Daí que venha mesmo a calhar um livro que rema contra esta corrente: tem o sugestivo título "Contra a Felicidade - Em Defesa da Melancolia", do académico Eric G. Wilson. Um livro que subverte o pensamento consensual, defendendo que a melancolia e a tristeza são sentimentos inerentes à condição humana e necessários a qualquer cultura florescente, sendo a musa da grande literatura, pintura, música e inovação.
Eis o que diz Eric G. Wilson: "Basta de Prozac nos nossos cérebros. Aceitemos as nossas facetas depressivas enquanto fontes de criatividade. Ao idolatrar o ideal de felicidade, o indivíduo cega-se para o mundo e vacila perante a mais pequena contrariedade. A nossa cultura parece tratar a melancolia como estado aberrante, como vil ameaça à noção de felicidade, como gratificação imediata, felicidade como conforto superficial."
A dualidade entre sentimentos contraditórios (melancolia/tristeza versus felicidade/alegria) já proporcionou milhares de livros, poemas, ensaios, filmes e canções. No fundo, trata-se de uma discussão que se irá eternizar enquanto houver homem à superfície da terra.
Seja como for, este livro de Eric G. Wilson representa um abanão face às convenções sociais da actualidade e, apesar de ter sido editado há já 6 anos, continua a ser cada vez mais actual, contrariando a avalanche incontida de livros que ajudam a encontrar a felicidade como se este fosse o único e insofismável paradigma existencial possível.

PROBLEMAS A RESOLVER:
#1 Enumere os tipos de obra que, segundo o texto sobre a melancolia, a dualidade entre sentimentos contraditórios já proporcionou.
#2 Extraia do texto sobre a melancolia, sem qualquer alteração, o trecho que começa nas palavras "A dualidade entre" e termina após "superfície da terra.".
As entradas que se seguem não fazem falta.

Dados de origem:
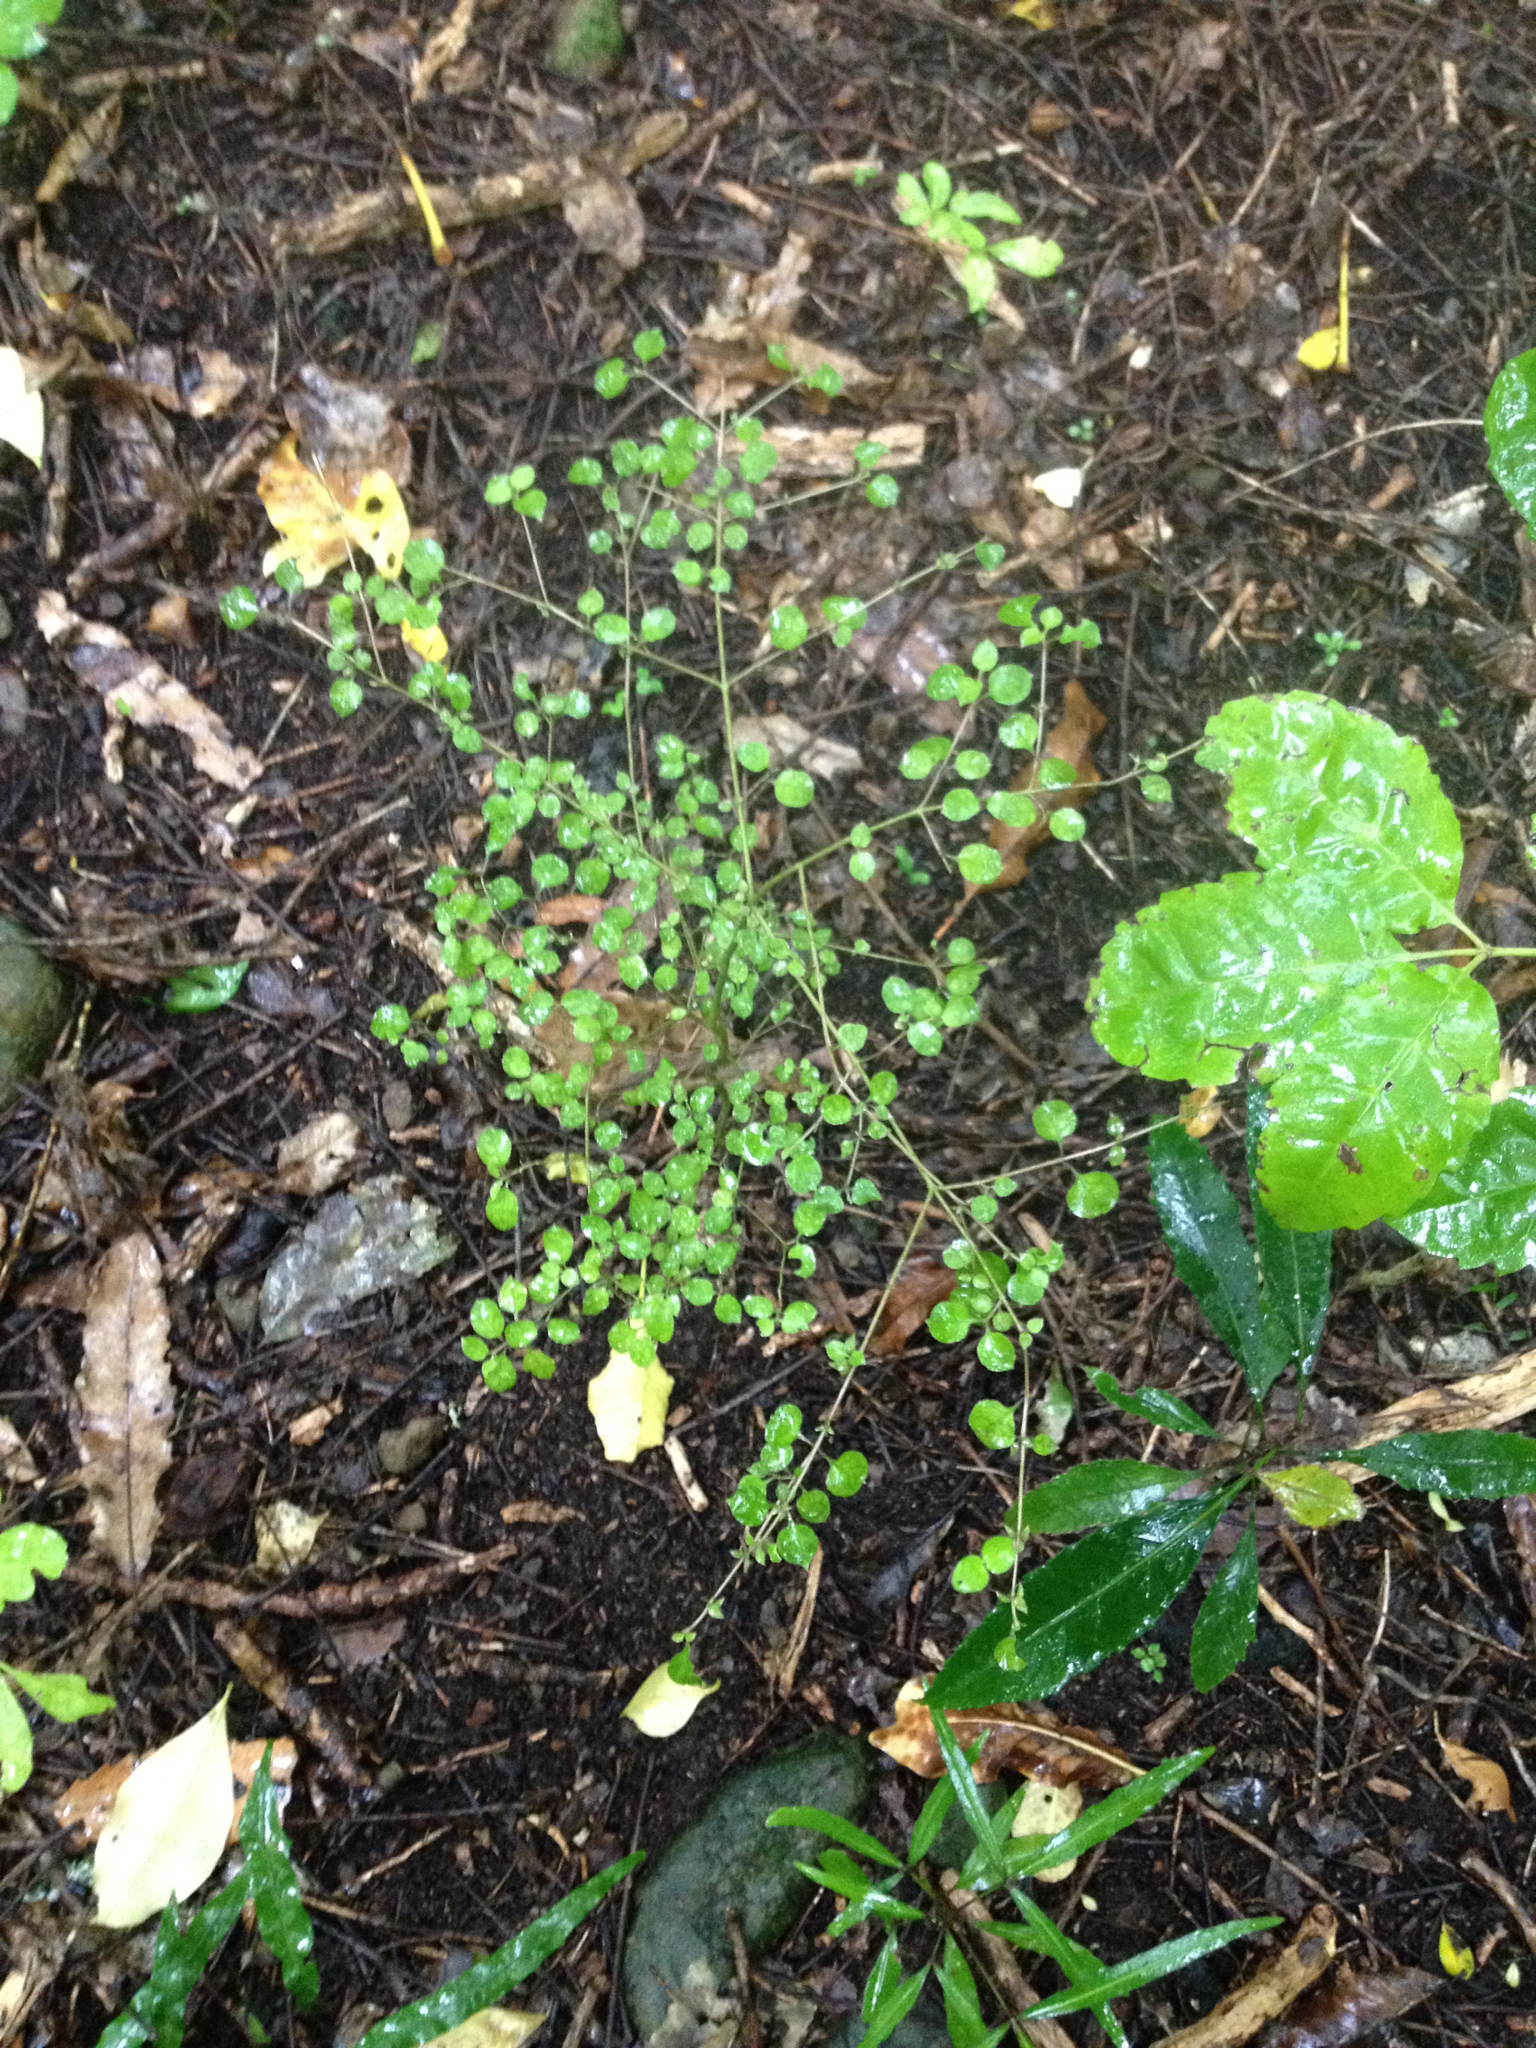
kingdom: Plantae
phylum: Tracheophyta
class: Magnoliopsida
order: Gentianales
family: Rubiaceae
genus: Coprosma
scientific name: Coprosma rotundifolia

RESULTADOS ESPERADOS:
#1 Livros, poemas, ensaios, filmes e canções.

#2
A dualidade entre sentimentos contraditórios (melancolia/tristeza versus felicidade/alegria) já proporcionou milhares de livros, poemas, ensaios, filmes e canções. No fundo, trata-se de uma discussão que se irá eternizar enquanto houver homem à superfície da terra.